__ASSIGNED TASK A__. Reproduce the listing verbatim, starting at its first line and stopping after the line containing "### Kako vem, kdaj izdati 1.0.0?", with that last line included. Leave out the pictures.

__QUOTED PASSAGE__.
┌────────
I thought, "You know my girlfriend? Are you sure? Wait a minute!" 

Finally, not being the sharpest tool in the shed, it dawned on me what was going on. These girls were actually trying to pick up on me. I couldn't believe it!  In all the years I had lived in the USA not once did a girl ever ask me out for a date excepting Shanda Shinkaruk, my very first date which was a Sadie Hawkins "Backwards dance" when I was in ninth grade. Now, here I was in Japan, standing on the street corner and, all within an hour, four different girls... NO! Four different extremely awesome sexy Japanese girls who you'd die for were trying to pick me up!

It was like I'd died and gone to heaven!

"What a wonderful country Japan is!" I thought. "I want to live here!"

That was 1979. You may think I am totally stupid, but, my girlfriend, by the way, was a famous model at that time and was on the cover of magazines... That's why I thought twice about dumping her for these hussy women... Today? Absolutely not! I wouldn't think about it for 1/2 a second before I'd be massaging their toes and cooking dinner for them every night!

Anyway... Between 1979 and 1984, I came to Japan many times and, each time, I never wanted to return to the USA... Finally, in 1984 or so, I got fed up with the USA and my job and decided to move around the world. I wrote about that in Working With Thieves Liars and Crooks. But the first place I wanted to live was, of course, Japan.  

In 1984 foreigners were still rare in Japan - and popular with the women, and that led to my first divorce as I was unable to control my hormones.

I still feel sorry for my ex-wife and kids about that. Forgive me. The How to Survive Women Blog has an excellent article about that entitled: Cheated on - Now What? 

But I digress.

By 1984, when I moved to Japan, I had taken several courses in Japanese language at my university and was one of the top students in class (it didn't hurt that there were many Japanese exchange student women living in the dorms with which I could, er, "exchange" lessons with.)

I landed a job with an English school in Shinjuku, then Iidabashi. Since I could speak some Japanese, I was the liaison between the Japanese staff (managers) and the few foreigners on roster. 

Those, my friends, were the glory days of English teaching in Japan.
└────────
__GIVEN DATA__.
┌────────
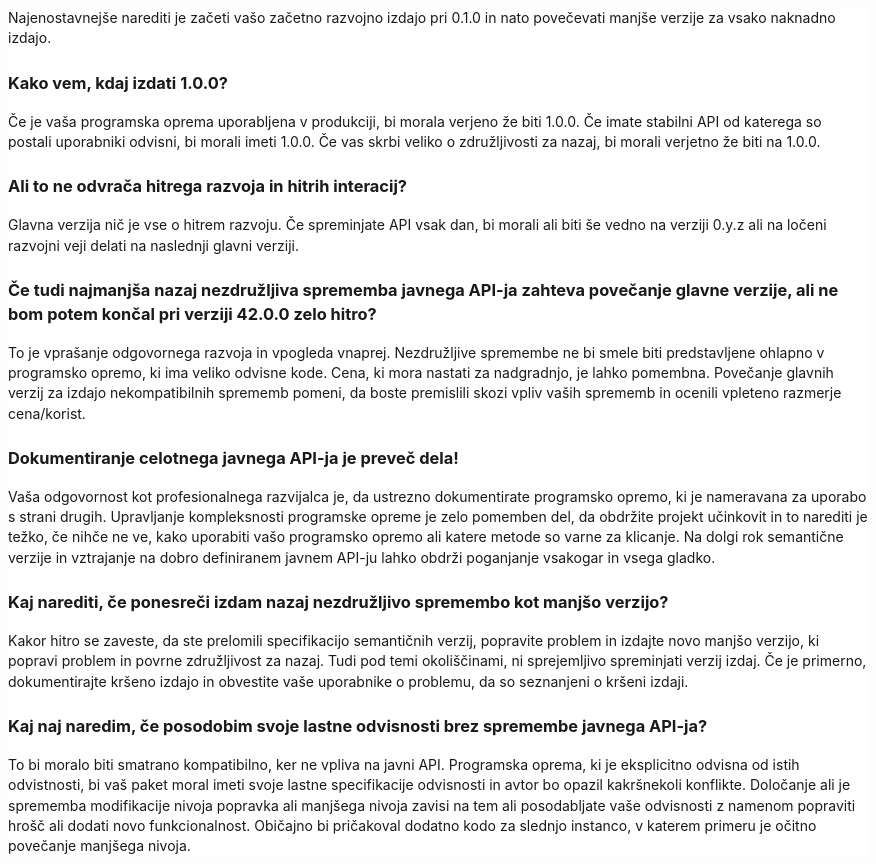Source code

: Najenostavnejše narediti je začeti vašo začetno razvojno izdajo pri 0.1.0
in nato povečevati manjše verzije za vsako naknadno izdajo.

### Kako vem, kdaj izdati 1.0.0?

Če je vaša programska oprema uporabljena v produkciji, bi morala verjeno že biti
1.0.0. Če imate stabilni API od katerega so postali uporabniki odvisni, bi morali
imeti 1.0.0. Če vas skrbi veliko o združljivosti za nazaj, bi morali verjetno
že biti na 1.0.0.

### Ali to ne odvrača hitrega razvoja in hitrih interacij?

Glavna verzija nič je vse o hitrem razvoju. Če spreminjate API
vsak dan, bi morali ali biti še vedno na verziji 0.y.z ali na ločeni
razvojni veji delati na naslednji glavni verziji.

### Če tudi najmanjša nazaj nezdružljiva sprememba javnega API-ja zahteva povečanje glavne verzije, ali ne bom potem končal pri verziji 42.0.0 zelo hitro?

To je vprašanje odgovornega razvoja in vpogleda vnaprej. Nezdružljive
spremembe ne bi smele biti predstavljene ohlapno v programsko opremo, ki ima
veliko odvisne kode. Cena, ki mora nastati za nadgradnjo, je lahko pomembna.
Povečanje glavnih verzij za izdajo nekompatibilnih sprememb pomeni, da boste
premislili skozi vpliv vaših sprememb in ocenili vpleteno razmerje
cena/korist.

### Dokumentiranje celotnega javnega API-ja je preveč dela!

Vaša odgovornost kot profesionalnega razvijalca je, da ustrezno dokumentirate
programsko opremo, ki je nameravana za uporabo s strani drugih. Upravljanje kompleksnosti programske opreme je
zelo pomemben del, da obdržite projekt učinkovit in to narediti je težko, če
nihče ne ve, kako uporabiti vašo programsko opremo ali katere metode so varne za klicanje. Na
dolgi rok semantične verzije in vztrajanje na dobro definiranem javnem
API-ju lahko obdrži poganjanje vsakogar in vsega gladko.

### Kaj narediti, če ponesreči izdam nazaj nezdružljivo spremembo kot manjšo verzijo?

Kakor hitro se zaveste, da ste prelomili specifikacijo semantičnih verzij, popravite
problem in izdajte novo manjšo verzijo, ki popravi problem in
povrne združljivost za nazaj. Tudi pod temi okoliščinami, ni
sprejemljivo spreminjati verzij izdaj. Če je primerno,
dokumentirajte kršeno izdajo in obvestite vaše uporabnike o problemu, da so
seznanjeni o kršeni izdaji.

### Kaj naj naredim, če posodobim svoje lastne odvisnosti brez spremembe javnega API-ja?

To bi moralo biti smatrano kompatibilno, ker ne vpliva na javni API.
Programska oprema, ki je eksplicitno odvisna od istih odvistnosti, bi vaš paket
moral imeti svoje lastne specifikacije odvisnosti in avtor bo opazil kakršnekoli
konflikte. Določanje ali je sprememba modifikacije nivoja popravka ali manjšega nivoja
zavisi na tem ali posodabljate vaše odvisnosti z namenom popraviti hrošč ali dodati novo
funkcionalnost. Običajno bi pričakoval dodatno kodo
za slednjo instanco, v katerem primeru je očitno povečanje manjšega nivoja.
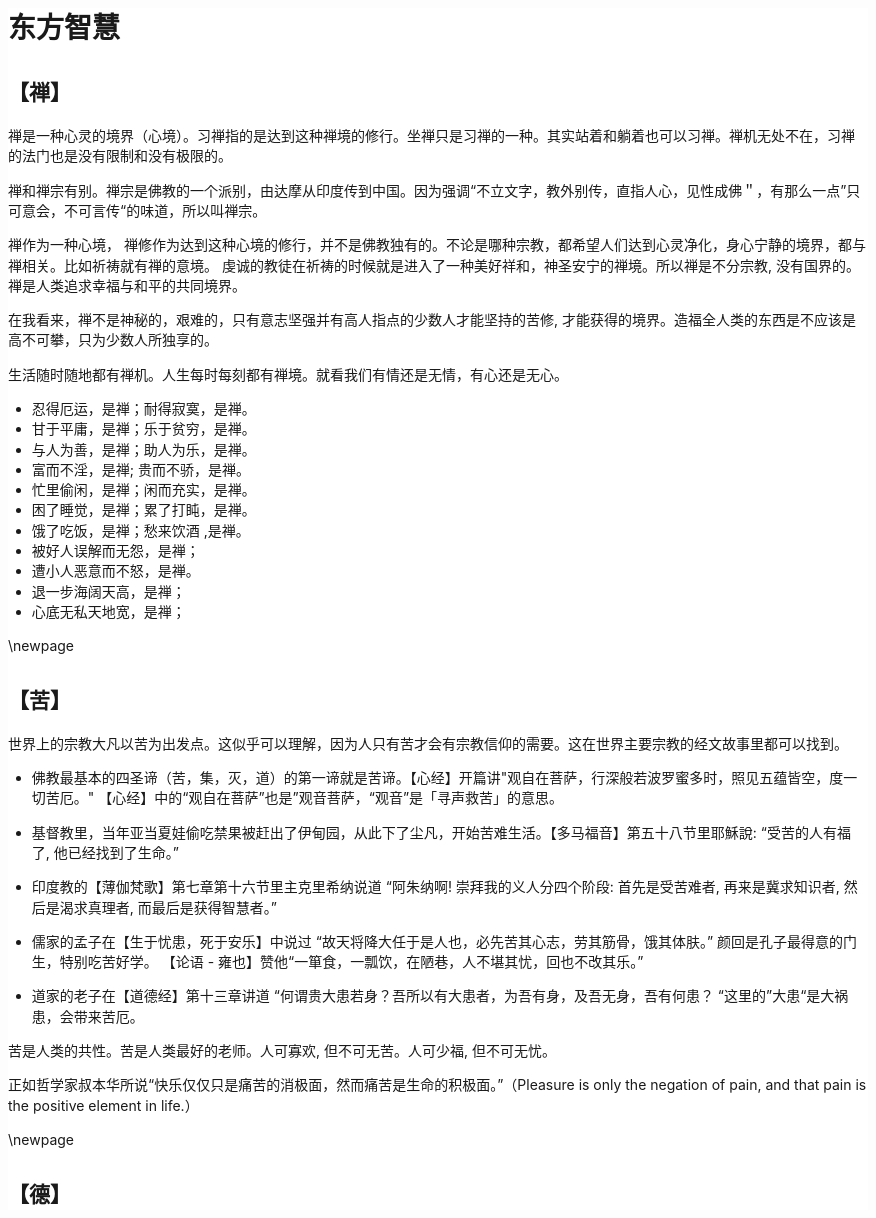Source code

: # 东方智慧

## 【禅】

禅是一种心灵的境界（心境）。习禅指的是达到这种禅境的修行。坐禅只是习禅的一种。其实站着和躺着也可以习禅。禅机无处不在，习禅的法门也是没有限制和没有极限的。

禅和禅宗有别。禅宗是佛教的一个派别，由达摩从印度传到中国。因为强调“不立文字，教外别传，直指人心，见性成佛＂，有那么一点”只可意会，不可言传“的味道，所以叫禅宗。

禅作为一种心境， 禅修作为达到这种心境的修行，并不是佛教独有的。不论是哪种宗教，都希望人们达到心灵净化，身心宁静的境界，都与禅相关。比如祈祷就有禅的意境。
虔诚的教徒在祈祷的时候就是进入了一种美好祥和，神圣安宁的禅境。所以禅是不分宗教, 没有国界的。禅是人类追求幸福与和平的共同境界。

在我看来，禅不是神秘的，艰难的，只有意志坚强并有高人指点的少数人才能坚持的苦修, 才能获得的境界。造福全人类的东西是不应该是高不可攀，只为少数人所独享的。

生活随时随地都有禅机。人生每时每刻都有禅境。就看我们有情还是无情，有心还是无心。

-	忍得厄运，是禅；耐得寂寞，是禅。
-	甘于平庸，是禅；乐于贫穷，是禅。
-	与人为善，是禅；助人为乐，是禅。
-	富而不淫，是禅; 贵而不骄，是禅。 
- 忙里偷闲，是禅；闲而充实，是禅。
-	困了睡觉，是禅；累了打盹，是禅。
-	饿了吃饭，是禅；愁来饮酒 ,是禅。 
-	被好人误解而无怨，是禅；
-	遭小人恶意而不怒，是禅。
-	退一步海阔天高，是禅；
-	心底无私天地宽，是禅；


\newpage

## 【苦】

世界上的宗教大凡以苦为出发点。这似乎可以理解，因为人只有苦才会有宗教信仰的需要。这在世界主要宗教的经文故事里都可以找到。

- 佛教最基本的四圣谛（苦，集，灭，道）的第一谛就是苦谛。【心经】开篇讲"观自在菩萨，行深般若波罗蜜多时，照见五蕴皆空，度一切苦厄。"
【心经】中的“观自在菩萨”也是”观音菩萨，“观音”是「寻声救苦」的意思。

- 基督教里，当年亚当夏娃偷吃禁果被赶出了伊甸园，从此下了尘凡，开始苦难生活。【多马福音】第五十八节里耶穌說: “受苦的人有福了, 他已经找到了生命。” 

- 印度教的【薄伽梵歌】第七章第十六节里主克里希纳说道 “阿朱纳啊! 崇拜我的义人分四个阶段: 首先是受苦难者, 再来是冀求知识者, 然后是渴求真理者, 而最后是获得智慧者。”

- 儒家的孟子在【生于忧患，死于安乐】中说过 “故天将降大任于是人也，必先苦其心志，劳其筋骨，饿其体肤。” 颜回是孔子最得意的门生，特别吃苦好学。
【论语 - 雍也】赞他“一箪食，一瓢饮，在陋巷，人不堪其忧，回也不改其乐。”

- 道家的老子在【道德经】第十三章讲道 “何谓贵大患若身？吾所以有大患者，为吾有身，及吾无身，吾有何患？ “这里的”大患“是大祸患，会带来苦厄。

苦是人类的共性。苦是人类最好的老师。人可寡欢, 但不可无苦。人可少福, 但不可无忧。

正如哲学家叔本华所说“快乐仅仅只是痛苦的消极面，然而痛苦是生命的积极面。”（Pleasure is only the negation of pain, and that pain is the positive element in life.）


\newpage

## 【德】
└────────
__ASSIGNED TASK B__.
In the passage about moving to Japan:
(i) What year does the narrator give right after the line "I want to live here!"?
(ii) Who was the narrator's very first date?
(iii) Where was the English school where the narrator landed a job?

__TASK ANSWER A__.
Source code

: Najenostavnejše narediti je začeti vašo začetno razvojno izdajo pri 0.1.0
in nato povečevati manjše verzije za vsako naknadno izdajo.

### Kako vem, kdaj izdati 1.0.0?

__TASK ANSWER B__.
(i) 1979
(ii) Shanda Shinkaruk
(iii) In Shinjuku, then Iidabashi